## Prepping for the 2013 AP Stats test: common student errors Part 1

At my school, we gave our AP Statistics students a final assignment (notice I don’t quite say assessment) to help them prepare for the 2013 AP Statistics exam on May 10.  This was not an attempt to replicate an actual AP exam in the traditional sense. We didn’t want to.  We really wanted to incentivize students to sit down, quietly prepare at an individual level, and synthesize what they learned this year in a quiet, focused environment.

What we did:

• We used old  AP questions, but concealed how/where I got the questions. I retyped, changed numbers / context when possible.  I strongly advise against teachers using a single AP exam as a tool for summative assessment.  The answers are out there and easily found with minimal effort.  At our school we are very transparent about how to go to AP central and find practice questions and rubrics.  So if we use real AP questions as a source, we mix questions up, conceal how / where  we got them, change  real AP questions into questions “inspired by AP.”
• Students were given 5 class periods to complete the 40 MC questions, 5 FR questions, and one investigative task. This is 225 minutes: 45 minutes more than a typical exam.
• Students were able to bring in one 8.5 x 11 inch paper with any HAND-WRITTEN notes. This had to be brought in on the first day of the assignment, and could not leave the classroom for the rest of the week.
• Students also could not bring the assignment home:  All work was done individually in the classroom.  Students were allowed to discuss with others, but not “get answers.”  They could also “look up”  topics /. concepts/ other problems that might lead to insight. But nothing could be brought into the classroom after the fist day.
• This was worth 10% of their course grade.  We will give formative feedback using rubrics from the AP. Grades will be assigned to their work. AP score equivalents will inform but not dictate, how we assign grades to students’ work.

Below is a log of “common errors” from the first two  FR questions I gave them.

Question 1:  Students had to explain how to estimate a median value from a histogram,  compare two groups by a analyzing a quantitative variable in context,  and explain the relationship between a mean and a median in skewed and symmetric distributions. The topic : Teacher/ Pupil ratios in each state.  States were grouped by Western and Eastern.

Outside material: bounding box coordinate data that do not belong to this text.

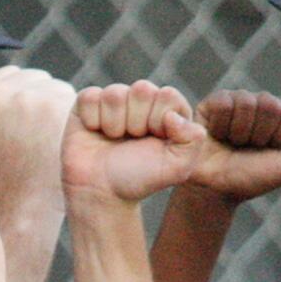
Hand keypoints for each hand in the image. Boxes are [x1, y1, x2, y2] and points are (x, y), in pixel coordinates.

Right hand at [0, 65, 75, 215]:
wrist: (23, 208)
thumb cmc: (8, 179)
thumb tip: (14, 78)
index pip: (11, 77)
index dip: (24, 102)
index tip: (25, 129)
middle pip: (36, 79)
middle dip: (42, 102)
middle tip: (39, 139)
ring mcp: (24, 97)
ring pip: (56, 88)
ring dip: (60, 109)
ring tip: (49, 143)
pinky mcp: (52, 105)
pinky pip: (73, 98)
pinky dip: (75, 118)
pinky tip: (63, 142)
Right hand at [61, 80, 205, 205]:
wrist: (102, 193)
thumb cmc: (140, 179)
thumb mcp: (177, 168)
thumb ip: (193, 140)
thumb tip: (173, 115)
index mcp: (167, 110)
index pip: (168, 95)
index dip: (160, 120)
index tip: (154, 140)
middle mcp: (142, 101)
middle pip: (142, 89)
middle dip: (137, 122)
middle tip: (132, 141)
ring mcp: (115, 100)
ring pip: (115, 93)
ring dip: (114, 124)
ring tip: (114, 139)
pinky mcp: (87, 103)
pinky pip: (90, 97)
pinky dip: (92, 119)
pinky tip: (95, 132)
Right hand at [186, 90, 280, 203]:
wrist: (215, 189)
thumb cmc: (251, 178)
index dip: (280, 137)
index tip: (269, 152)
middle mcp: (261, 106)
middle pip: (271, 105)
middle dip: (260, 135)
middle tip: (249, 148)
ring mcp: (238, 102)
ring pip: (247, 103)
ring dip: (240, 132)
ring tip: (233, 143)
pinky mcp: (213, 103)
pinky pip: (224, 104)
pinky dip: (221, 125)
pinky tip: (218, 135)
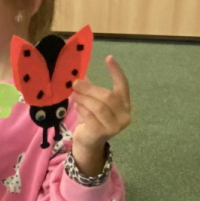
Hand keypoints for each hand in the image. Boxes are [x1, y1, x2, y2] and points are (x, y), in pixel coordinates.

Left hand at [70, 55, 130, 174]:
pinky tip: (77, 105)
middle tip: (75, 83)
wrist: (88, 142)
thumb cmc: (92, 119)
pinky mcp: (103, 133)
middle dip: (90, 89)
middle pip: (108, 96)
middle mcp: (124, 115)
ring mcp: (115, 126)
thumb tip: (80, 74)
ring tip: (74, 94)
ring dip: (84, 98)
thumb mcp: (93, 102)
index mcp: (124, 104)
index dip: (116, 71)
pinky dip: (82, 109)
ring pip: (99, 107)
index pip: (123, 84)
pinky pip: (91, 117)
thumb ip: (91, 90)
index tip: (108, 58)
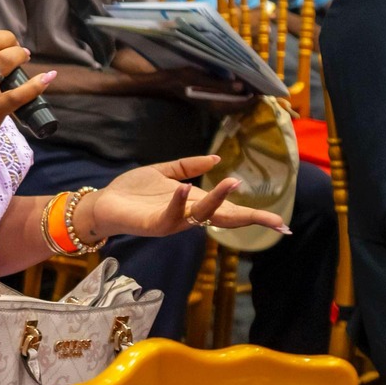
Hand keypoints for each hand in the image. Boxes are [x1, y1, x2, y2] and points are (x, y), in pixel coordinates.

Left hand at [77, 156, 287, 243]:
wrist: (103, 203)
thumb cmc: (132, 191)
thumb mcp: (164, 172)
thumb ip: (188, 166)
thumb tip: (217, 160)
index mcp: (195, 203)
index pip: (231, 210)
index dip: (255, 215)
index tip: (282, 224)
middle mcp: (189, 215)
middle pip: (226, 218)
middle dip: (251, 219)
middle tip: (278, 223)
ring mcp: (173, 221)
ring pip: (202, 215)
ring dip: (217, 201)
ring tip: (234, 184)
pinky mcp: (154, 225)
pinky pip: (170, 215)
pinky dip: (178, 203)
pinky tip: (184, 189)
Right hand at [183, 84, 259, 115]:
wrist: (165, 83)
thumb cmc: (180, 80)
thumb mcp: (199, 79)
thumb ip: (220, 85)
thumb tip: (241, 87)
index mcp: (216, 105)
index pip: (242, 105)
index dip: (255, 98)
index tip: (266, 89)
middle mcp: (218, 107)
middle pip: (242, 106)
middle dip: (253, 97)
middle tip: (264, 85)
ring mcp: (215, 104)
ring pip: (237, 103)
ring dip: (247, 95)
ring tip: (256, 83)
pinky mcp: (212, 99)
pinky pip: (231, 99)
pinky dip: (239, 93)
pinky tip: (242, 84)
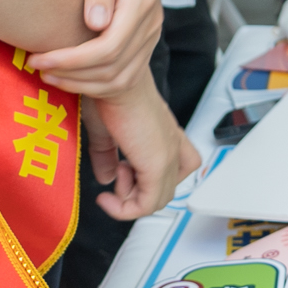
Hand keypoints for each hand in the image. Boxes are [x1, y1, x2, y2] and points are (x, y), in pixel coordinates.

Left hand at [29, 0, 162, 95]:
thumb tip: (95, 24)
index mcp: (141, 2)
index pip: (108, 47)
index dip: (72, 60)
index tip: (39, 58)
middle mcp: (151, 25)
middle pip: (112, 68)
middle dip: (71, 74)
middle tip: (36, 65)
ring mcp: (150, 37)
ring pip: (119, 79)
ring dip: (81, 83)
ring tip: (48, 74)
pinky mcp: (143, 45)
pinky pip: (122, 77)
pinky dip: (94, 85)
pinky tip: (68, 77)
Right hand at [86, 73, 200, 219]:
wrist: (108, 78)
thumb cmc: (105, 94)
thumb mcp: (104, 130)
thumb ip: (106, 156)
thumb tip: (107, 178)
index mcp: (165, 133)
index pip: (183, 165)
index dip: (152, 177)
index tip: (119, 171)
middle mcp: (172, 144)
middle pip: (167, 188)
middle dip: (136, 192)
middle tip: (116, 172)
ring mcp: (168, 154)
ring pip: (158, 200)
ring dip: (129, 200)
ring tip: (114, 174)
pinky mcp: (157, 163)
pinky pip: (147, 204)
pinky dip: (125, 209)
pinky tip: (105, 196)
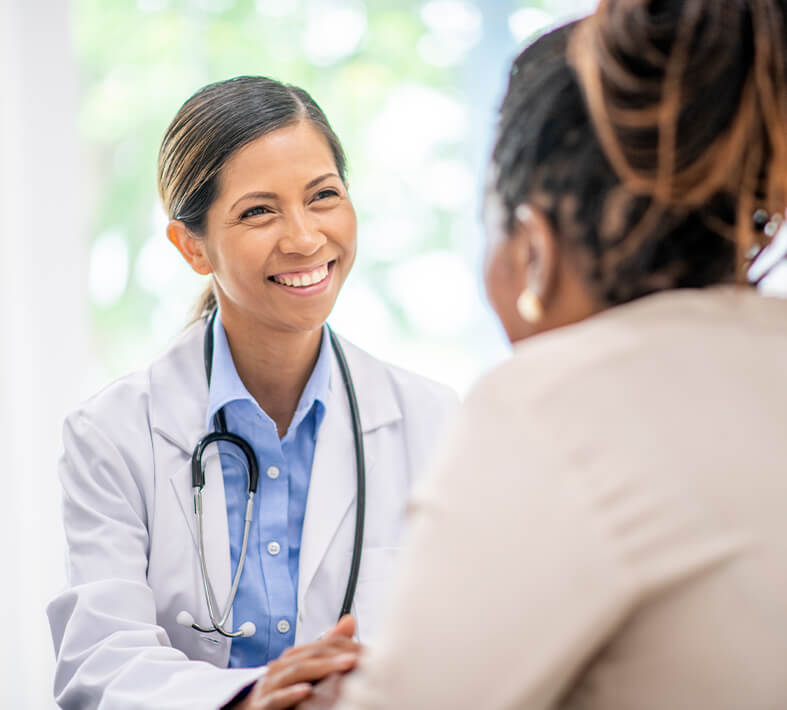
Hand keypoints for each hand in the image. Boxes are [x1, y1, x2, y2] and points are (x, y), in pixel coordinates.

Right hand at [232, 616, 358, 709]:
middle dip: (334, 655)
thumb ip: (327, 646)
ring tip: (342, 666)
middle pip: (308, 656)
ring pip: (295, 672)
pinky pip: (276, 698)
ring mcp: (269, 687)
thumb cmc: (281, 691)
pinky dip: (291, 693)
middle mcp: (279, 669)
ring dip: (320, 669)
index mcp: (290, 660)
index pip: (318, 646)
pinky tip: (307, 690)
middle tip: (357, 657)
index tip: (363, 650)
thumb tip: (349, 621)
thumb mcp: (306, 669)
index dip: (341, 646)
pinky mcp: (262, 705)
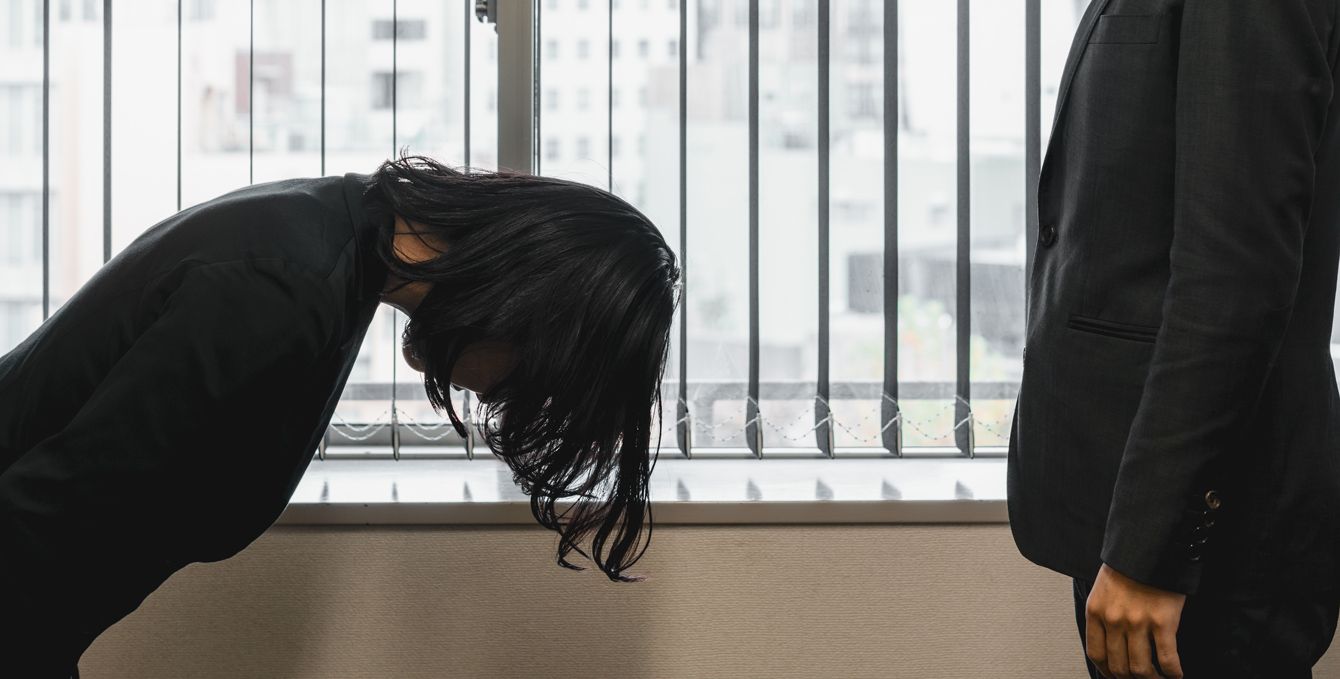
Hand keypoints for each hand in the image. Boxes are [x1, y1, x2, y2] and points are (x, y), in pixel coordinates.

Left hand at [1085, 563, 1186, 678]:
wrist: (1150, 545)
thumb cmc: (1128, 566)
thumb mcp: (1104, 590)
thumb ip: (1104, 615)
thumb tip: (1111, 644)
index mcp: (1096, 612)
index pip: (1096, 654)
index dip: (1106, 672)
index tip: (1115, 677)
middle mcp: (1114, 620)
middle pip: (1119, 666)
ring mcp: (1138, 622)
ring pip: (1141, 668)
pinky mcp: (1163, 621)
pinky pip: (1167, 658)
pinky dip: (1173, 672)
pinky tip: (1176, 674)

• Students read histograms like dot plots.  They use the endpoints of each interval as substitutes for individual data values.  Some didn’t communicate or recognize that non-integer values are possible. As a result they erroneously reported the median value in a group as “15” instead of “some number between 15 and 16.”
• Students need to make explicit comparisons.  When comparing two groups students need to answer the question, “Who wins? Is it a tie?”  When asked to compare distributions, students need to make more explicit comparative statements “____’s average is larger than  _____’s average,”  “the same as,”  “more skewed.”
• My students could improve their language for describing shape of a distribution.  Evenly distributed is vague. I think it means uniformly distributed. “Unimodal”  means “one clump of data.”  Many symmetric distributions are not “even.” Many symmetirc distributions are not unimodal.
• Students mix up which features of a distribution are  “shape” and which are “spread.”  Example:  “The western states were skewed right and had a wider range than the Eastern states.”  They never mention anything about the Eastern states’ shape (symmetric?,  roughly normal?  skewed left?).    Another example:  “The wide range causes the mean to be pulled up.”  It’s the skewness, not the high range, that causes this.
• Students do not give a correct definition of “range.”  The P-T ratios in the east produce a range  from 12-22″ is NOT correct.    The range for this group is 22-12 = 10.   This didn’t necessary result in a point deduction on this problem, but it could in a problem where it matters.

Question 2:  In this question, students had to describe how to execute a simple random sample,  identify/justify an effective way to stratify a random sample, and explain a statistical advantage of a stratified sample over a simple random sample.  (Topic:  a survey about a new lunch program in a school district)

Common errors

• Students must describe more specific plans that another person can execute without having to ask questions.  “I will have a random number generator select numbers from  1  to 2500, with no repeats.
• Students mistakenly say that SRS’s are biased, and stratification removes bias .   If this were true, then that would mean that simple random samples systematically over-estimate (or under-estimate) population parameters.  This is a very common error.  Stratification does two things:  1. Stratification ensures sufficient representation of each group. Note: the benefit is not in EQUAL representation, but in sufficient representation. Suppose High-schoolers make up only 10% of the population.  An “unlucky” SRS of 200 students may result  in a disproportionate number of high schoolers (maybe only 7 or 8 out of 200, maybe 40 out of 200) This causes values of our sample estimates to  “swing,’ or vary more than if we had 40 seniors in our sample. We could “set” this value with a stratified sample. We could then use proper scaling to get a good estimate for satisfaction level in the population.   As a result… 2. Estimates from stratified samples typically show less variability (more prescision)  than simple random samples.  But both sample random samples and stratified random samples are unbiased methods of sampling.